## 原文
● ● ● ● ●

ふぁんた さんの感想・評価
4.8
物語 : 5.0
作画 : 5.0
声優 : 5.0
音楽 : 4.0
キャラ : 5.0
状態:観終わった
時と愛を織る人
時間と愛を紡いでいくことをテーマにした本作。
不老長寿のイオルフと人の人生時間の大きな違い
生きることの儚さ。
それを長命ゆえに幾度も何世帯にも渡って見送る定めの悲しい種族。
あの花の岡田麿里さんの初監督作品。
ちょっとタイトルがあの花同様ナイーブすぎて、
なんとなく敬遠していました。
いやー、、、大号泣でしたよ。
声に出してここまで泣いてしまったのはヴァイオレット以来じゃないかな。
たった2時間とは思えないような濃密なストーリーと人物描写。
特にエリアルの成長に伴う精神の変化はとても丁寧に描かれます。

● ● ● ● ●

## データセット項目
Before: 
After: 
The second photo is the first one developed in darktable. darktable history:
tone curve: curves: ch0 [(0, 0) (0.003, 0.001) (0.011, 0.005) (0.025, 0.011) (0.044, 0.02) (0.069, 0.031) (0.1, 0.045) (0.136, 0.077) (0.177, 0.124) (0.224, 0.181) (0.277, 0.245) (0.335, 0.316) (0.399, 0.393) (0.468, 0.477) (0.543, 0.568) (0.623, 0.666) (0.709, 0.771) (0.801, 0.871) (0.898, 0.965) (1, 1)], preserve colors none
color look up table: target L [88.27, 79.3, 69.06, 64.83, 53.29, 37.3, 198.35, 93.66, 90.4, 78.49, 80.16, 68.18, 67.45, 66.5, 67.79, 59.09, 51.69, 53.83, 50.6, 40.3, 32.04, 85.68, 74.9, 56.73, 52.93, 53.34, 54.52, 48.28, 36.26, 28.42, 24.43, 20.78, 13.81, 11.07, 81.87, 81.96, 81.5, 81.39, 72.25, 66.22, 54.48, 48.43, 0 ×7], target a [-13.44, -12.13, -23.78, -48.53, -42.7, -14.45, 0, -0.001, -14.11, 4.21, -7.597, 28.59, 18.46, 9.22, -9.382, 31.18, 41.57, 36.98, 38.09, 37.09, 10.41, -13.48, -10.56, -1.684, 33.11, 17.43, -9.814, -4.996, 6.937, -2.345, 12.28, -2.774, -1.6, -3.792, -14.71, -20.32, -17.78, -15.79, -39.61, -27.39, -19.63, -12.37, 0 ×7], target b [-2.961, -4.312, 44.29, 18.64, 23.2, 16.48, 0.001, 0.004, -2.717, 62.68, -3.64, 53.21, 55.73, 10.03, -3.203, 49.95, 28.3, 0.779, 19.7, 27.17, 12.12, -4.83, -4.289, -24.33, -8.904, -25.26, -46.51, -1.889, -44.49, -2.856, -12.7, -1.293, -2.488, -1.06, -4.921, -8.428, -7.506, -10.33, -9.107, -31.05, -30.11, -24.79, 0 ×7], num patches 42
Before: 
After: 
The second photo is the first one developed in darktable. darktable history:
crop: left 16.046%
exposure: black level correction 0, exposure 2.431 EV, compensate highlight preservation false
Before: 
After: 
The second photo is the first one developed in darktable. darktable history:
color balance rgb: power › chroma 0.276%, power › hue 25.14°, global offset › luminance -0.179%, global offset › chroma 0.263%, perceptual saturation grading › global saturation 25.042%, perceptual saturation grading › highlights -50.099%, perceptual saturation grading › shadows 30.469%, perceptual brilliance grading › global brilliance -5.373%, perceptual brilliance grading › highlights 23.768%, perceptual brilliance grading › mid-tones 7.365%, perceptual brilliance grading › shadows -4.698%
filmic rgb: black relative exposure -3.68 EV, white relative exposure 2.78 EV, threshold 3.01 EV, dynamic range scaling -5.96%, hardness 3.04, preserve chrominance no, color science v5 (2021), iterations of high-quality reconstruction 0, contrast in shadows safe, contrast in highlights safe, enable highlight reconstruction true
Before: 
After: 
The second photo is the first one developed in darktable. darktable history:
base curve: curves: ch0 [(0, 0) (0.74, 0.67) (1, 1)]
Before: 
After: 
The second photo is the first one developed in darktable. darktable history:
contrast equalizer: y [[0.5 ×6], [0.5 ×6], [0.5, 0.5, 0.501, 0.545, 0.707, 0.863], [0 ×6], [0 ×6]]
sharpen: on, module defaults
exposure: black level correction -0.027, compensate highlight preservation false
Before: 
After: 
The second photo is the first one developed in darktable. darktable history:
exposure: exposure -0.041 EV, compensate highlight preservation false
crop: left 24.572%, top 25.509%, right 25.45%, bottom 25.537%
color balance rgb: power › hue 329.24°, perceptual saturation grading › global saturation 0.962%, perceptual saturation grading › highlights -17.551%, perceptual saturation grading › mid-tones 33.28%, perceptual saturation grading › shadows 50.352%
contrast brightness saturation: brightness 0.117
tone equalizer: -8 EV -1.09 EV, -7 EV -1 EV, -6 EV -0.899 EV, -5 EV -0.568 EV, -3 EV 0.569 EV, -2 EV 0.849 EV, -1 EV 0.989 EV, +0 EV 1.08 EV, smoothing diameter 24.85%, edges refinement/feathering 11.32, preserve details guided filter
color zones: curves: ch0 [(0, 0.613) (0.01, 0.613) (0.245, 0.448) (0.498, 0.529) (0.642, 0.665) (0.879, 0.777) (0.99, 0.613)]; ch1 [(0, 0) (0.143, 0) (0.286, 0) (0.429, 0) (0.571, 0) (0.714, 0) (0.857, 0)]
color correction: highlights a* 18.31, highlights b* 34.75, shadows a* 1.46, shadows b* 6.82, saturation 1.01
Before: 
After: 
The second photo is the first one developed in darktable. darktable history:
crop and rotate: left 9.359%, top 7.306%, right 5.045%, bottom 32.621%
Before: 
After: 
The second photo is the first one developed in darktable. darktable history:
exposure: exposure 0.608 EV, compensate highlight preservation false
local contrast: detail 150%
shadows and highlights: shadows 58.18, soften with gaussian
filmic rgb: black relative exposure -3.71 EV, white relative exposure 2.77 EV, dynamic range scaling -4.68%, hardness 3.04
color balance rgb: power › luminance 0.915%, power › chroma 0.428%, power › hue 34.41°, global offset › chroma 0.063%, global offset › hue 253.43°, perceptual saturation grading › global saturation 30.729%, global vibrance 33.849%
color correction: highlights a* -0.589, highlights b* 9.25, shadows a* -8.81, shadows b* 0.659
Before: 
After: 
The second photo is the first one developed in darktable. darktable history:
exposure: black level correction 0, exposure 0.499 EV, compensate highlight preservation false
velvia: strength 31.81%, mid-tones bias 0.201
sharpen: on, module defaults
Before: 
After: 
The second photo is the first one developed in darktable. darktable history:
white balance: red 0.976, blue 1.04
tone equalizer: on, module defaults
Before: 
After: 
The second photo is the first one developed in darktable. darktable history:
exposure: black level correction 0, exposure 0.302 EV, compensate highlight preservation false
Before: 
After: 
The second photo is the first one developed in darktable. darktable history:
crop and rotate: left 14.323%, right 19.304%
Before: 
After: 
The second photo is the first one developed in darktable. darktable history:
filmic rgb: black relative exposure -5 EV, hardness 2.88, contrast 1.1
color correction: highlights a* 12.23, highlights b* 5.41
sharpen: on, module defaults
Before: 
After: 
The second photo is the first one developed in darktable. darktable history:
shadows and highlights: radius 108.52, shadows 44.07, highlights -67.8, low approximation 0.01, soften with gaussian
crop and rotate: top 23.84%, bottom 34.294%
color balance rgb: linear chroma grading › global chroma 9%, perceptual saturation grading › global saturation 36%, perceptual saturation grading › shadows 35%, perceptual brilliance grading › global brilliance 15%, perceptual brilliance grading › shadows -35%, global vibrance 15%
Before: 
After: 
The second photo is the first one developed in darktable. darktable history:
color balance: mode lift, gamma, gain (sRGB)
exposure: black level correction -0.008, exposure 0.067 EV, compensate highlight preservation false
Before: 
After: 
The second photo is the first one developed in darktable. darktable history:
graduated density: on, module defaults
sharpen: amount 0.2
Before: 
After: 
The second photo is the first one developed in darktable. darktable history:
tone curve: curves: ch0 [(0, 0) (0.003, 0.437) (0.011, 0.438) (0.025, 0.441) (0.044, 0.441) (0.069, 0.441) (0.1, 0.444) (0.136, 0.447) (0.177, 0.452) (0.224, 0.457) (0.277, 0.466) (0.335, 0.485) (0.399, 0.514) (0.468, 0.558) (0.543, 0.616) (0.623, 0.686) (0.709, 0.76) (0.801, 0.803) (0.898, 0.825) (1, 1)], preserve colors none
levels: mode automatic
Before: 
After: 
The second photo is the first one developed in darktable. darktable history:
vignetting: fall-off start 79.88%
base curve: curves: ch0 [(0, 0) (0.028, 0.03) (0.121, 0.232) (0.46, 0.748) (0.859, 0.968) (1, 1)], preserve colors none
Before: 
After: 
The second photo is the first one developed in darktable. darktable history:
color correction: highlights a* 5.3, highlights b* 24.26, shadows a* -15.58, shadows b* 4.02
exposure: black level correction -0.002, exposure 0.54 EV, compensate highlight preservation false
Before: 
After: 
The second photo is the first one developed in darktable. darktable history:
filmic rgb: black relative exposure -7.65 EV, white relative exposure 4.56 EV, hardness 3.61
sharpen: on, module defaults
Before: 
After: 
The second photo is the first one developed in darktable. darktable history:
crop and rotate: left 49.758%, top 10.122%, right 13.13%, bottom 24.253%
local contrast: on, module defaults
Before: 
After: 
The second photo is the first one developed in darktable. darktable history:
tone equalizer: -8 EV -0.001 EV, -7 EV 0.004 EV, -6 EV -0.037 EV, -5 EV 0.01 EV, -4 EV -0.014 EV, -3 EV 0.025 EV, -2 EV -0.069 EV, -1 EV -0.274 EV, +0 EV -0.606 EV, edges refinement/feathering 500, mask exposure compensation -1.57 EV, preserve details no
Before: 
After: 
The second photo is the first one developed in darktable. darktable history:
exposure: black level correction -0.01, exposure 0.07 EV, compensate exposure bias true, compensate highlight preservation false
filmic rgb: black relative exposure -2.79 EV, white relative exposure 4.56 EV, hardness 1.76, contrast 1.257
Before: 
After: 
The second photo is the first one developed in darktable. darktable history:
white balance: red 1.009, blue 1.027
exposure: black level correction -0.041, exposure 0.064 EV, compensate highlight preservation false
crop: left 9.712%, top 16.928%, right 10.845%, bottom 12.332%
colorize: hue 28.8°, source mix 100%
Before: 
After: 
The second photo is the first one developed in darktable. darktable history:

● ● ● ● ●

## 従うべき指示
アニメの感想文のうち、「ふぁんた さんの感想・評価」から「それを長命ゆえに幾度も何世帯にも渡って見送る定めの悲しい種族。」までの部分（両端を含む）を書き直してください。その際、「イオルフ」という呼び名を「エルフ」に改めてください。

## 記述回答
ふぁんた さんの感想・評価
4.8
物語 : 5.0
作画 : 5.0
声優 : 5.0
音楽 : 4.0
キャラ : 5.0
状態:観終わった
時と愛を織る人
時間と愛を紡いでいくことをテーマにした本作。
不老長寿のエルフと人の人生時間の大きな違い
生きることの儚さ。
それを長命ゆえに幾度も何世帯にも渡って見送る定めの悲しい種族。